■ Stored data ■
══════════════════════════════
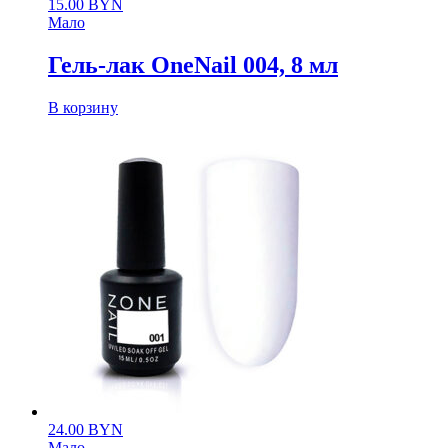
15.00
BYN
Мало
Гель-лак OneNail 004, 8 мл
В корзину
24.00
BYN
Мало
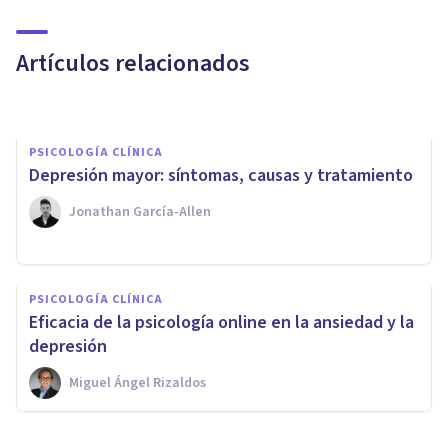
años, la niña más pequeña que
se suicida
Artículos relacionados
Juan Armando Corbin
PSICOLOGÍA CLÍNICA
Depresión mayor: síntomas, causas y tratamiento
Jonathan García-Allen
PSICOLOGÍA CLÍNICA
PSICOLOGÍA CLÍNICA
Medicina: una profesión con
Eficacia de la psicología online en la ansiedad y la
alto riesgo de suicidio
depresión
Miguel Ángel Rizaldos
Sergi Seguí Bustos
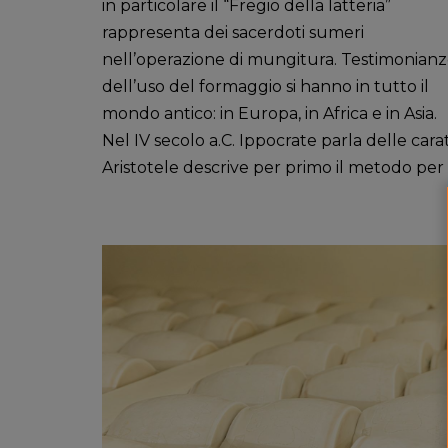
in particolare il “Fregio della latteria”
rappresenta dei sacerdoti sumeri
nell’operazione di mungitura. Testimonian
dell’uso del formaggio si hanno in tutto il
mondo antico: in Europa, in Africa e in Asia.
Nel IV secolo a.C. Ippocrate parla delle car
Aristotele descrive per primo il metodo per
══════════════════════════════
■ Task to complete ■
Repeat every line of text in the records above word for word. Leave the pictures out of your answer.

■ Written solution ■
15.00
BYN
Мало
Гель-лак OneNail 004, 8 мл
В корзину
24.00
BYN
Мало
años, la niña más pequeña que
se suicida
Artículos relacionados
Juan Armando Corbin
PSICOLOGÍA CLÍNICA
Depresión mayor: síntomas, causas y tratamiento
Jonathan García-Allen
PSICOLOGÍA CLÍNICA
PSICOLOGÍA CLÍNICA
Medicina: una profesión con
Eficacia de la psicología online en la ansiedad y la
alto riesgo de suicidio
depresión
Miguel Ángel Rizaldos
Sergi Seguí Bustos
in particolare il “Fregio della latteria”
rappresenta dei sacerdoti sumeri
nell’operazione di mungitura. Testimonian
dell’uso del formaggio si hanno in tutto il
mondo antico: in Europa, in Africa e in Asia.
Nel IV secolo a.C. Ippocrate parla delle car
Aristotele descrive per primo il metodo per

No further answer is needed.